### Information supplied

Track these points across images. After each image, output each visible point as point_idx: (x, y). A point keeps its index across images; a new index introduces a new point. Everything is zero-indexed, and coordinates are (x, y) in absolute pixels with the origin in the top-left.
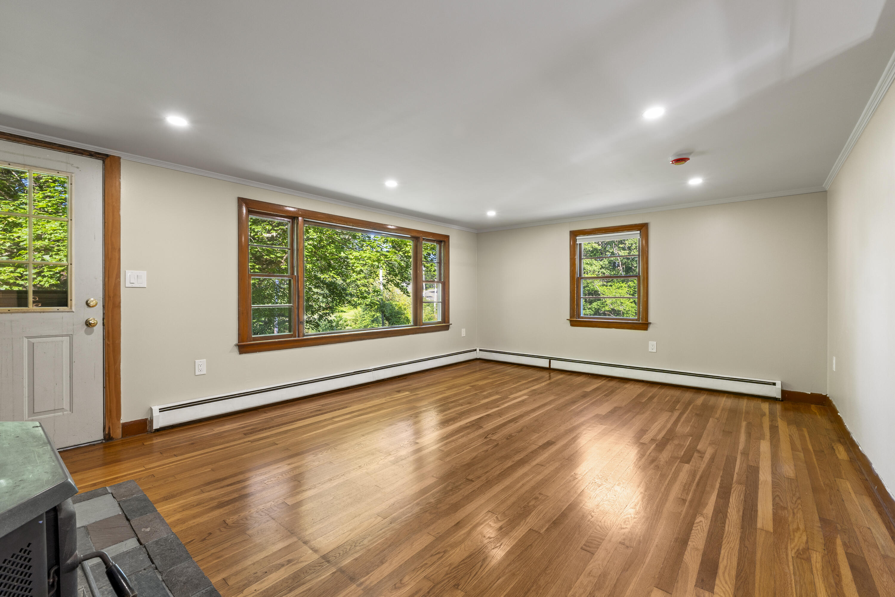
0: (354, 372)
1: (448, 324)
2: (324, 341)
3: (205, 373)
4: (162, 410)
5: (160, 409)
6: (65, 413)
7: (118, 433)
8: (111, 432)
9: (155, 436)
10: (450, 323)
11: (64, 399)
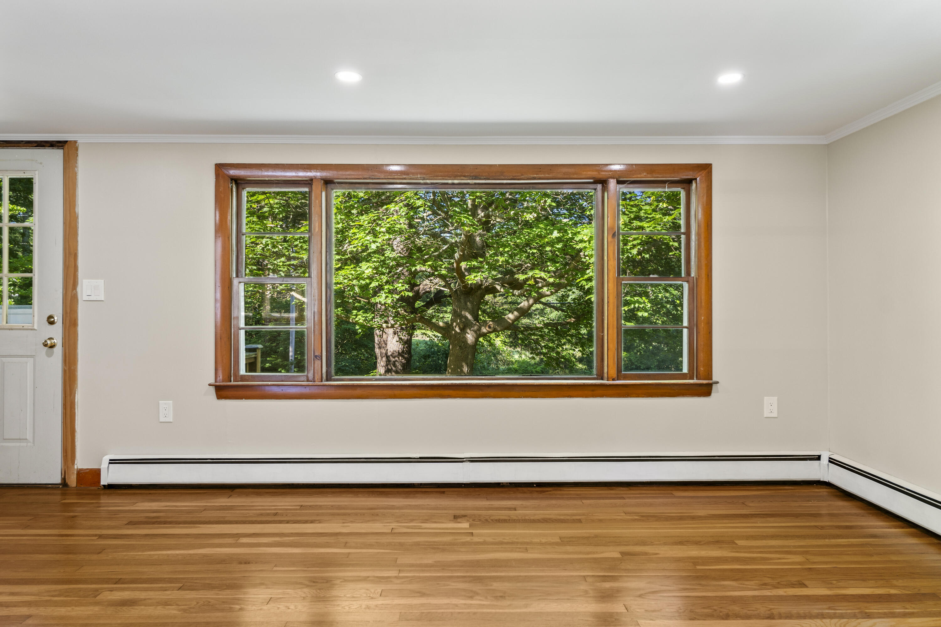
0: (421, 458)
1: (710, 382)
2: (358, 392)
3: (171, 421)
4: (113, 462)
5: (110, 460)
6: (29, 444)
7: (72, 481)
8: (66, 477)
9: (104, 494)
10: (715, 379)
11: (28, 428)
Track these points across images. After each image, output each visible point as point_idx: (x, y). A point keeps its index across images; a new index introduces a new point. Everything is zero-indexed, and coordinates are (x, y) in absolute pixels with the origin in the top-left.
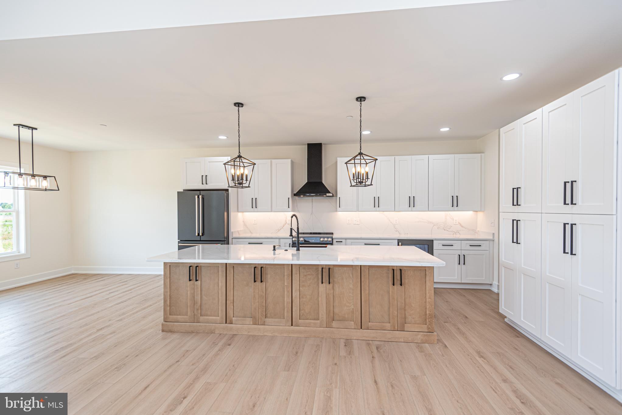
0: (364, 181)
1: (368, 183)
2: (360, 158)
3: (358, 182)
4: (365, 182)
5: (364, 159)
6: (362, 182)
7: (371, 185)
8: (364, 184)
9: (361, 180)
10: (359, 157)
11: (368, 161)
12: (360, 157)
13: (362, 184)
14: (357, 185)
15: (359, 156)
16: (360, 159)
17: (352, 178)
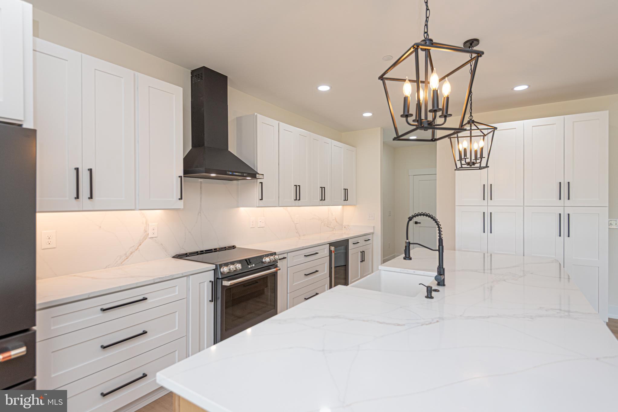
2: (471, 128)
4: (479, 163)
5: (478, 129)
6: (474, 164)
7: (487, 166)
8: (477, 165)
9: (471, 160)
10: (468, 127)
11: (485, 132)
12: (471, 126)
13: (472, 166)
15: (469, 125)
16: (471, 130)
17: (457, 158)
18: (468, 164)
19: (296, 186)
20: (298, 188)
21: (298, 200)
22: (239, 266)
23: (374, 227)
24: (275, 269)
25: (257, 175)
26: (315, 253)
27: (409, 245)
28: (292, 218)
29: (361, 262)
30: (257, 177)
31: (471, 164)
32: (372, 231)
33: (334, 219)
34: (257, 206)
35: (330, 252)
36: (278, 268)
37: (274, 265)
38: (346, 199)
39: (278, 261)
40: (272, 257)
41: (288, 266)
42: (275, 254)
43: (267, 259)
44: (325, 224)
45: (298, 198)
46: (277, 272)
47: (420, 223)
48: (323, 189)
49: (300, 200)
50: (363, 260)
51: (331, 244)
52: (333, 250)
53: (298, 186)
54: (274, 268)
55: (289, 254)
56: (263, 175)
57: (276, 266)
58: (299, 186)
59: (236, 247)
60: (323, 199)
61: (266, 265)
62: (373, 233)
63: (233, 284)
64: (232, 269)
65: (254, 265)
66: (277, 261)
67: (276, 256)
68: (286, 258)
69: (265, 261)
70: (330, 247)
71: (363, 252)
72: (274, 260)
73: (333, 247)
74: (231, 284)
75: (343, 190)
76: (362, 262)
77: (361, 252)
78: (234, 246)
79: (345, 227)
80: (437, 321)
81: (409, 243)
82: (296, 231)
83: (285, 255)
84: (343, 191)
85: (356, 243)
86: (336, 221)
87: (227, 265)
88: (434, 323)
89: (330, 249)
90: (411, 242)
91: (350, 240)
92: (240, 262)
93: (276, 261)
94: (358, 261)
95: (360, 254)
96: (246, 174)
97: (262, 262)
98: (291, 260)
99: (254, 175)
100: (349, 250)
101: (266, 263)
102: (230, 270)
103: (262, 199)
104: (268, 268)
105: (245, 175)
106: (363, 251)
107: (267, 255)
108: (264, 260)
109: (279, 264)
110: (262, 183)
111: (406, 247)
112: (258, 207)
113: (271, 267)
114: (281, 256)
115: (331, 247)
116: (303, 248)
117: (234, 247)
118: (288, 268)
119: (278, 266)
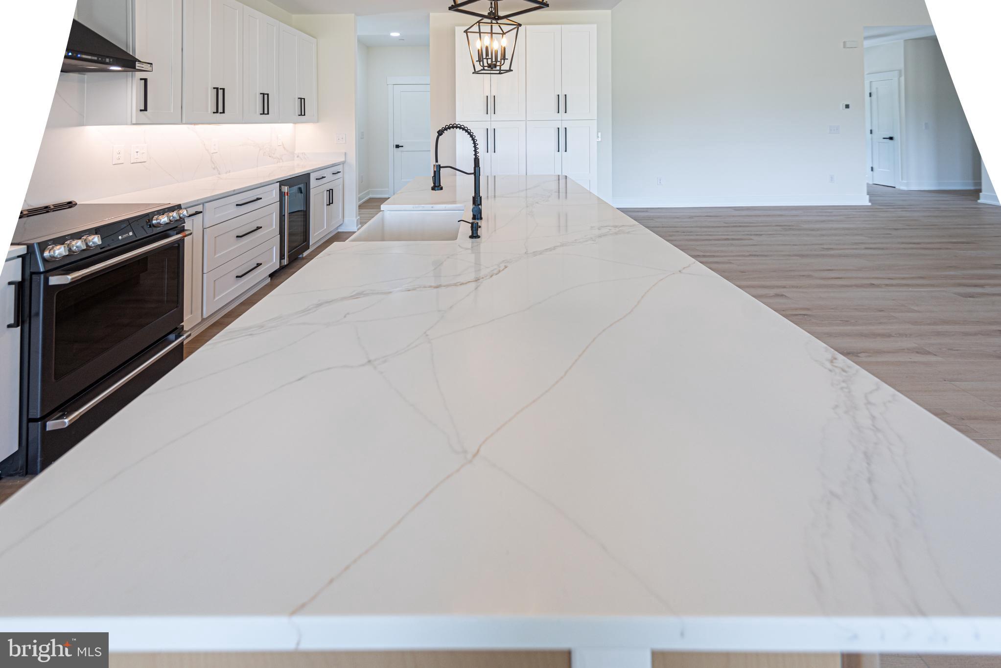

######

Task brief: Reproduce the whole listing above word for word, leaving out the pictures.

Result:
Track these points across images. After each image, output each visible point as point_idx: (x, y). A point keeps its index across images; a new index introduces a new point. Everything is zero-indexed, and coordinates are (x, y) in absolute pixels with the origin in the top-left.
0: (354, 372)
1: (448, 324)
2: (324, 341)
3: (205, 373)
4: (162, 410)
5: (160, 409)
6: (65, 413)
7: (118, 433)
8: (111, 432)
9: (155, 436)
10: (450, 323)
11: (64, 399)
0: (421, 458)
1: (710, 382)
2: (358, 392)
3: (171, 421)
4: (113, 462)
5: (110, 460)
6: (29, 444)
7: (72, 481)
8: (66, 477)
9: (104, 494)
10: (715, 379)
11: (28, 428)
Track these points across images. After each image, output each visible point as point_idx: (x, y). A point keeps its index across images; a new index introduces a new point. Everything is zero-indexed, and coordinates are (x, y) in absolute pixels with the origin in the top-left.
0: (364, 181)
1: (368, 183)
2: (360, 158)
3: (358, 182)
4: (365, 182)
5: (364, 159)
6: (362, 182)
7: (371, 185)
8: (364, 184)
9: (361, 180)
10: (359, 157)
11: (368, 161)
12: (360, 157)
13: (362, 184)
14: (357, 185)
15: (359, 156)
16: (360, 159)
17: (352, 178)
2: (471, 128)
4: (479, 163)
5: (478, 129)
6: (474, 164)
7: (487, 166)
8: (477, 165)
9: (471, 160)
10: (468, 127)
11: (485, 132)
12: (471, 126)
13: (472, 166)
15: (469, 125)
16: (471, 130)
17: (457, 158)
18: (468, 164)
19: (296, 186)
20: (298, 188)
21: (298, 200)
22: (239, 266)
23: (374, 227)
24: (275, 269)
25: (257, 175)
26: (315, 253)
27: (409, 245)
28: (292, 218)
29: (361, 262)
30: (257, 177)
31: (471, 164)
32: (372, 231)
33: (334, 219)
34: (257, 206)
35: (330, 252)
36: (278, 268)
37: (274, 265)
38: (346, 199)
39: (278, 261)
40: (272, 257)
41: (288, 266)
42: (275, 254)
43: (267, 259)
44: (325, 224)
45: (298, 198)
46: (277, 272)
47: (420, 223)
48: (323, 189)
49: (300, 200)
50: (363, 260)
51: (331, 244)
52: (333, 250)
53: (298, 186)
54: (274, 268)
55: (289, 254)
56: (263, 175)
57: (276, 266)
58: (299, 186)
59: (236, 247)
60: (323, 199)
61: (266, 265)
62: (373, 233)
63: (233, 284)
64: (232, 269)
65: (254, 265)
66: (277, 261)
67: (276, 256)
68: (286, 258)
69: (265, 261)
70: (330, 247)
71: (363, 252)
72: (274, 260)
73: (333, 247)
74: (231, 284)
75: (343, 190)
76: (362, 262)
77: (361, 252)
78: (234, 246)
79: (345, 227)
80: (437, 321)
81: (409, 243)
82: (296, 231)
83: (285, 255)
84: (343, 191)
85: (356, 243)
86: (336, 221)
87: (227, 265)
88: (434, 323)
89: (330, 249)
90: (411, 242)
91: (350, 240)
92: (240, 262)
93: (276, 261)
94: (358, 261)
95: (360, 254)
96: (246, 174)
97: (262, 262)
98: (291, 260)
99: (254, 175)
100: (349, 250)
101: (266, 263)
102: (230, 270)
103: (262, 199)
104: (268, 268)
105: (245, 175)
106: (363, 251)
107: (267, 255)
108: (264, 260)
109: (279, 264)
110: (262, 183)
111: (406, 247)
112: (258, 207)
113: (271, 267)
114: (281, 256)
115: (331, 247)
116: (303, 248)
117: (234, 247)
118: (288, 268)
119: (278, 266)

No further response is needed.